WHAT IS EXPECTED
Search the entries below for "lines". Report each line where it occurs.

RECORDS FOR THE TASK
──────

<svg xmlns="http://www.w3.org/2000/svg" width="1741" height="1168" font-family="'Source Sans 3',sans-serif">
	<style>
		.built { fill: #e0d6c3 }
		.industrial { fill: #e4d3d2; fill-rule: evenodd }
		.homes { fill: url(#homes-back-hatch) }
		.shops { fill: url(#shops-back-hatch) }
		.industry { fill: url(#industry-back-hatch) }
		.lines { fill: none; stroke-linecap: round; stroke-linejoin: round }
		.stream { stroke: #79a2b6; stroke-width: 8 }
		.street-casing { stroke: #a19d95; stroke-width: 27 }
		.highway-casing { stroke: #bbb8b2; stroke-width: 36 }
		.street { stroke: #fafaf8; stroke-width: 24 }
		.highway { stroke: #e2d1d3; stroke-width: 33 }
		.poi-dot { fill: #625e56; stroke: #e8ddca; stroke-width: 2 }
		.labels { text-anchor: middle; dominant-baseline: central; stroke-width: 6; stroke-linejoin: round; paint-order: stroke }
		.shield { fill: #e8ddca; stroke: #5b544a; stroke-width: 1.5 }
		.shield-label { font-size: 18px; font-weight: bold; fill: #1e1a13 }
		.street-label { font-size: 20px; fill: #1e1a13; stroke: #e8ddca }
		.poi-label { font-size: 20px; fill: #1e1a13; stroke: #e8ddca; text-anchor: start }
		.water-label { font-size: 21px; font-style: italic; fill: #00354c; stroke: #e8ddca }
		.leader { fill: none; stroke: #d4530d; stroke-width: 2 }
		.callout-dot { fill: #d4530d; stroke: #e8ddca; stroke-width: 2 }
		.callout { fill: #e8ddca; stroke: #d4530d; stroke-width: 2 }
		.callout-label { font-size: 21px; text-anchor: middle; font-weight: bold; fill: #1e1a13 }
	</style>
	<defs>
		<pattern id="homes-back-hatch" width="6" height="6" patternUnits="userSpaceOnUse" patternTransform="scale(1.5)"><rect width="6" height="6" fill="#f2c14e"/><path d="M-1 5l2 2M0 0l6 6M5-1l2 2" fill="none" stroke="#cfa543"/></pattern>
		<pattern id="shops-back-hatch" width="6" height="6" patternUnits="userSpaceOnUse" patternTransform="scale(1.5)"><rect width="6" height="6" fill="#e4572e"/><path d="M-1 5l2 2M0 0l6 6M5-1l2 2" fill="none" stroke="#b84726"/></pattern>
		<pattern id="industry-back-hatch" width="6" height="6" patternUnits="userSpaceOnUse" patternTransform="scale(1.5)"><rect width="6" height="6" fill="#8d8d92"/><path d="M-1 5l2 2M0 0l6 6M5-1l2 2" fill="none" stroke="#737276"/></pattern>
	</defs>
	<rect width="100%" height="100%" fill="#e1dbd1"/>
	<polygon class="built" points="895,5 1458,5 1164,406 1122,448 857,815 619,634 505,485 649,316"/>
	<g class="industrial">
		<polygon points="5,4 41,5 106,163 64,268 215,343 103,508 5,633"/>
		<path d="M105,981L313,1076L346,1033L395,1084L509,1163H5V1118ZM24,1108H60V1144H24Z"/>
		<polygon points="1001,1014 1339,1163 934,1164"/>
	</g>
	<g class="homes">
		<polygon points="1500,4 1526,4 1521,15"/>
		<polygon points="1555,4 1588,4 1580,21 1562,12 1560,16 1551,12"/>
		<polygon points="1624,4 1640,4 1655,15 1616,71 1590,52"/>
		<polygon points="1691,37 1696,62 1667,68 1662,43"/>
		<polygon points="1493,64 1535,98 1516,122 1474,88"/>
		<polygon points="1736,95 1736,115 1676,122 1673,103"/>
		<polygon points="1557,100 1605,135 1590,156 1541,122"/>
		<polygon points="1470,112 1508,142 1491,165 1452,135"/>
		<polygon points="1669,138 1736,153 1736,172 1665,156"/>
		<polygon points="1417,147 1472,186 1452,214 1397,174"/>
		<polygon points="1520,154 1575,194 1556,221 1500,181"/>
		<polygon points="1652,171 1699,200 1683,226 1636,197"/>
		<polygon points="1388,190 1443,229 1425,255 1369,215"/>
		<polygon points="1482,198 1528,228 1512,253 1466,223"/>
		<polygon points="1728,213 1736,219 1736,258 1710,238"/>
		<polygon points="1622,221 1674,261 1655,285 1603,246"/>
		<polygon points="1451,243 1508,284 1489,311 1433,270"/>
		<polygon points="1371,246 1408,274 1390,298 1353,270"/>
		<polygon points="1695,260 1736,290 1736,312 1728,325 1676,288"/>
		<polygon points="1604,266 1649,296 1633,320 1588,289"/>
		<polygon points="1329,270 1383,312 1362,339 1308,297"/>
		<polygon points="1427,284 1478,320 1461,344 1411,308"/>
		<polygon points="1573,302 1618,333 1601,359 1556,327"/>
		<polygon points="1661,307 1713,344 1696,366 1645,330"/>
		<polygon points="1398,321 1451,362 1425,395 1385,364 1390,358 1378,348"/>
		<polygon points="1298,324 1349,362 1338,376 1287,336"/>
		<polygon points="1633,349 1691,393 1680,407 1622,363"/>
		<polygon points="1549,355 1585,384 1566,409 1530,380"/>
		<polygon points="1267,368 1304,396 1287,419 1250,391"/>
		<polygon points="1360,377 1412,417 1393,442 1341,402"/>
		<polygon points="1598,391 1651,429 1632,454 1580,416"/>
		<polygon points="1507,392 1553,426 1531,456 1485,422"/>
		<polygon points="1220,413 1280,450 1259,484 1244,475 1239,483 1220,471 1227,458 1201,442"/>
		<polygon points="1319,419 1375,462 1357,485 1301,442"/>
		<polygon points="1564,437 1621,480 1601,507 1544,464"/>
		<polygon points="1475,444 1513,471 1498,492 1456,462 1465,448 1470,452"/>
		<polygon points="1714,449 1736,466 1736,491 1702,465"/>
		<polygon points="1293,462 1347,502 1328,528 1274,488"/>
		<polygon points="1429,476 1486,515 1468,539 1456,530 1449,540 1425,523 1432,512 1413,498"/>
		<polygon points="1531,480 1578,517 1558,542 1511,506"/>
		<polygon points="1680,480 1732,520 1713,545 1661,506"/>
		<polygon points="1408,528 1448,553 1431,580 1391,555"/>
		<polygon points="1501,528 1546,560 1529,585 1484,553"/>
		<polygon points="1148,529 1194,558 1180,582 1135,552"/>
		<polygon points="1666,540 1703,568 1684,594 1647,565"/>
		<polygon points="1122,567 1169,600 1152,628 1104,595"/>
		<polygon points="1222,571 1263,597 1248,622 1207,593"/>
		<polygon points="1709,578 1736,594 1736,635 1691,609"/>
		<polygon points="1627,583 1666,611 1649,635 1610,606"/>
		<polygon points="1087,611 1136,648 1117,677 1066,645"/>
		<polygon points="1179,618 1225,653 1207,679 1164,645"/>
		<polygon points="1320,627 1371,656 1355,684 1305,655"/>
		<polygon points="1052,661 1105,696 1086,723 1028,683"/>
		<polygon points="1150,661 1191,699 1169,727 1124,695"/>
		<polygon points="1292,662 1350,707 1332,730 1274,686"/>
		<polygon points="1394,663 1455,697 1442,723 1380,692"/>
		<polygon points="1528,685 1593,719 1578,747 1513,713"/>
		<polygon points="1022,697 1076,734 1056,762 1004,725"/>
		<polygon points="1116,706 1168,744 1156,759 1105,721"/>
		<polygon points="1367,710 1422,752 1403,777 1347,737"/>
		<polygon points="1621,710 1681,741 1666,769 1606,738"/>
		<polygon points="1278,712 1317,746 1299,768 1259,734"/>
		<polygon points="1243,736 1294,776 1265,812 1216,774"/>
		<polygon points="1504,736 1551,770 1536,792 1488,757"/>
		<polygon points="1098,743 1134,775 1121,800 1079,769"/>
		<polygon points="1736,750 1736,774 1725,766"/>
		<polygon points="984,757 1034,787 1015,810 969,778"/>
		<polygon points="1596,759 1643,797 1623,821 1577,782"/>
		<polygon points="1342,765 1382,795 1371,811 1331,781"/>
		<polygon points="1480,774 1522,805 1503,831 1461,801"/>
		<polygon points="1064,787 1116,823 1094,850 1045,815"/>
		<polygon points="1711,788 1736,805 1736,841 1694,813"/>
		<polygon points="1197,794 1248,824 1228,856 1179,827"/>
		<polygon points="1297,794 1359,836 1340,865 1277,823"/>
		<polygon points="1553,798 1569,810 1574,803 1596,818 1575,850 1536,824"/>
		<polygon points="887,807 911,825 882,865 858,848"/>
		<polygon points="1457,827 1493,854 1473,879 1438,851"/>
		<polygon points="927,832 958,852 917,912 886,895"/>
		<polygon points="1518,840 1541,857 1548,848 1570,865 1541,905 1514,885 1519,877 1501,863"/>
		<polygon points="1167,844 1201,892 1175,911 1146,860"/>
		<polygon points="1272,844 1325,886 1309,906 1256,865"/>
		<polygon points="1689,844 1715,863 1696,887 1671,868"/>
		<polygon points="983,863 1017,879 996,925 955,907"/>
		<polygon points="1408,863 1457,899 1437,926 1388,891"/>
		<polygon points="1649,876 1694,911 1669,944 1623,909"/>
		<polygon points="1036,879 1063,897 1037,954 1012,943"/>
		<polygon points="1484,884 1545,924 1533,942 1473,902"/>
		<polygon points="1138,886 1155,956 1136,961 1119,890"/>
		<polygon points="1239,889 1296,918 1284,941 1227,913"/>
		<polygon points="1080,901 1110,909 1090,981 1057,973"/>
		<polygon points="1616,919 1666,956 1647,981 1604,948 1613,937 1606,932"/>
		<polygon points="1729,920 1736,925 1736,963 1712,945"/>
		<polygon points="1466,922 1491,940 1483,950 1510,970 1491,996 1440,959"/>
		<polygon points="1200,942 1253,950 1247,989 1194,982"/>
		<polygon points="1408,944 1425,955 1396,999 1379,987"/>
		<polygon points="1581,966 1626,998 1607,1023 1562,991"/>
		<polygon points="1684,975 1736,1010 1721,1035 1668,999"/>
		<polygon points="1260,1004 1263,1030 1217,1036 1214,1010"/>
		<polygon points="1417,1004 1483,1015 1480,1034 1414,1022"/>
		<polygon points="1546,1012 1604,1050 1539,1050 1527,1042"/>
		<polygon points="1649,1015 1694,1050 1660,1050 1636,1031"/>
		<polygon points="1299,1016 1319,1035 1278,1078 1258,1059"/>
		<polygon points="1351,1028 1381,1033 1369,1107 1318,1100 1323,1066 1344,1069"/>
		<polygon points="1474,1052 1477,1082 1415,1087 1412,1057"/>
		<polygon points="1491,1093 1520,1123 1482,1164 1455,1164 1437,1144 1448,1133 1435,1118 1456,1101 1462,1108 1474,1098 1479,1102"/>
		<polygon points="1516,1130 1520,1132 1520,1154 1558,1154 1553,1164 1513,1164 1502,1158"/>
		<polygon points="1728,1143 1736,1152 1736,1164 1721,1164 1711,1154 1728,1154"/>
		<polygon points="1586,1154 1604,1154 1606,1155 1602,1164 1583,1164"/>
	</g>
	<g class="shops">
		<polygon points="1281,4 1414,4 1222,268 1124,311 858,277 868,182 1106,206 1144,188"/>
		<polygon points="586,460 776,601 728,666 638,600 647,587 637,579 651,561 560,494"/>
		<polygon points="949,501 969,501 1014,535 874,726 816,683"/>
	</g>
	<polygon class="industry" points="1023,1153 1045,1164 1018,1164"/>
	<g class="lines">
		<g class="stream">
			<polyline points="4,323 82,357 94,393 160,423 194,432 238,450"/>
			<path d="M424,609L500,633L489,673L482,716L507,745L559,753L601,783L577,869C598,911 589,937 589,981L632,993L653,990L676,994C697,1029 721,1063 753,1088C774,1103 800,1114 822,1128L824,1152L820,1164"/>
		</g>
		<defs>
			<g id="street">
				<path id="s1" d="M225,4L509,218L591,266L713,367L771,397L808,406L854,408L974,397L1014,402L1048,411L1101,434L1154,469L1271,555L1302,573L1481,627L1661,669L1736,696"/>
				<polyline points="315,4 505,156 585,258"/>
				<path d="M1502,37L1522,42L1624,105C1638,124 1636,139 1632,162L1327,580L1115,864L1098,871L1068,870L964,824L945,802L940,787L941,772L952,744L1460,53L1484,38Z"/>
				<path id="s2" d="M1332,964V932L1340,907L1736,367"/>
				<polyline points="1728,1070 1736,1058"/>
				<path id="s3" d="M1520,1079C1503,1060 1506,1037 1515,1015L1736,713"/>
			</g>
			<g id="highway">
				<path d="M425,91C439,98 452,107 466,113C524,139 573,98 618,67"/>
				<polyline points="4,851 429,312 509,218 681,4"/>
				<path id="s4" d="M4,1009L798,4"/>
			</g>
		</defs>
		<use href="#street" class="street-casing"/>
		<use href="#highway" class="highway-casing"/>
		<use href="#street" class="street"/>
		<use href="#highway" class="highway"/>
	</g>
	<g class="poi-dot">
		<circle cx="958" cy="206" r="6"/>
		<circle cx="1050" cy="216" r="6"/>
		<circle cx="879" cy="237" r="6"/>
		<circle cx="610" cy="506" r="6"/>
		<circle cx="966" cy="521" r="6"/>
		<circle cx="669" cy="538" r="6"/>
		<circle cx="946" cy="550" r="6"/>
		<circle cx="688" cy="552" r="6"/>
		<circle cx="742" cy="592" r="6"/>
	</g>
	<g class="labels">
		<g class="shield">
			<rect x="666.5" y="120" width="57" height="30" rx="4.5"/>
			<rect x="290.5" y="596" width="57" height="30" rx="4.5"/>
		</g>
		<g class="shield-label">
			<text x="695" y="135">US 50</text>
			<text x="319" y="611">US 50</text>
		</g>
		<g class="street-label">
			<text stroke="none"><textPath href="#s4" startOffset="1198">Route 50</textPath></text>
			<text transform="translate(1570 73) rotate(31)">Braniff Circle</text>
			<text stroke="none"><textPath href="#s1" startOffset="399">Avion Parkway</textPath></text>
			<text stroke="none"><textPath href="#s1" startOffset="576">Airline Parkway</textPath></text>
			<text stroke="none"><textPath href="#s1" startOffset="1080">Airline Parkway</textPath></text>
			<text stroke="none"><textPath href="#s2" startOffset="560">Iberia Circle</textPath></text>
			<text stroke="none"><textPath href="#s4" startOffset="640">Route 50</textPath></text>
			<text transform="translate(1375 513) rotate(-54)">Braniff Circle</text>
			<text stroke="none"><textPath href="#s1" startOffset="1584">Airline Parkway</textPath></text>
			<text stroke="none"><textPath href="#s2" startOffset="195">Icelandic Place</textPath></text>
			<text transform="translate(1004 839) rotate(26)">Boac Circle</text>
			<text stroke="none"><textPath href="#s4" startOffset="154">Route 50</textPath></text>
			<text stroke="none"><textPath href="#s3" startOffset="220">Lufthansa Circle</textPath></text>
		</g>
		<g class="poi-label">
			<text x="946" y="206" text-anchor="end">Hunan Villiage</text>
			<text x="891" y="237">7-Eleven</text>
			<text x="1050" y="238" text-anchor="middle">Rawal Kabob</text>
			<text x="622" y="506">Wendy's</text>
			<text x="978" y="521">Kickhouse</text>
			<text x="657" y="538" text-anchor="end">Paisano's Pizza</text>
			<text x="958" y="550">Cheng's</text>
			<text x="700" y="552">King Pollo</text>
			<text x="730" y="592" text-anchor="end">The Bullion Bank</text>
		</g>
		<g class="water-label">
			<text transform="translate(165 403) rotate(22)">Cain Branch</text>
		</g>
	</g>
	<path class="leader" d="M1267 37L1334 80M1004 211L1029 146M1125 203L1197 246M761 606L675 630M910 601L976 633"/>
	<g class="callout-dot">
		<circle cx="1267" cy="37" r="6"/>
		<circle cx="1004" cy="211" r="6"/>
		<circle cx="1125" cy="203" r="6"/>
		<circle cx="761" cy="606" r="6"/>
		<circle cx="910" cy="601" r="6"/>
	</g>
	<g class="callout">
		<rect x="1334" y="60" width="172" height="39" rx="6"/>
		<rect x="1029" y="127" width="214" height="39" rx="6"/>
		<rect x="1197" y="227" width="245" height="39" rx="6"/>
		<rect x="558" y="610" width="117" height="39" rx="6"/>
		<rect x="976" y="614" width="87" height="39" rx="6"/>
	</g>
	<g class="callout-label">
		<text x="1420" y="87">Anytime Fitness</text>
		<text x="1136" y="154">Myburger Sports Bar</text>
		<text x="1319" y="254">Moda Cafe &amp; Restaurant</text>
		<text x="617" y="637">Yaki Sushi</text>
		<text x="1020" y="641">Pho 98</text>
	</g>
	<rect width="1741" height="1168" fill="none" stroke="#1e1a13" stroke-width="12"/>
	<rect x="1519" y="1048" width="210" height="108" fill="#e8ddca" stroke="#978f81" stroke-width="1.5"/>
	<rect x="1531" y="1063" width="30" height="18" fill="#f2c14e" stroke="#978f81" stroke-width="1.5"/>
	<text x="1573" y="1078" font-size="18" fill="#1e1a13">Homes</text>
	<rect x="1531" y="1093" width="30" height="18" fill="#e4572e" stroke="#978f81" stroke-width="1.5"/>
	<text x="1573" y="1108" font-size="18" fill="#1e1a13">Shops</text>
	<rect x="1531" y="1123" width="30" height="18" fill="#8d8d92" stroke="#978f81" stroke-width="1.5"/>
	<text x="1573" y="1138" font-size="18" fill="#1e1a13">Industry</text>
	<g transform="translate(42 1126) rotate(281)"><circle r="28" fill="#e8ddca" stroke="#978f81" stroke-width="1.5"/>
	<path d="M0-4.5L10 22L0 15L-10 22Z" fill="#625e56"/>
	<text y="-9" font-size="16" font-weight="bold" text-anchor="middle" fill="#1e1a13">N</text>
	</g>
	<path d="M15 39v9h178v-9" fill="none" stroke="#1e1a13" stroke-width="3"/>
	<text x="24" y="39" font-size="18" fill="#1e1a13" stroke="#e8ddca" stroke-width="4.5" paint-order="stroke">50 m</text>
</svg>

──────

RESULT OF THE TASK
		.lines { fill: none; stroke-linecap: round; stroke-linejoin: round }
	<g class="lines">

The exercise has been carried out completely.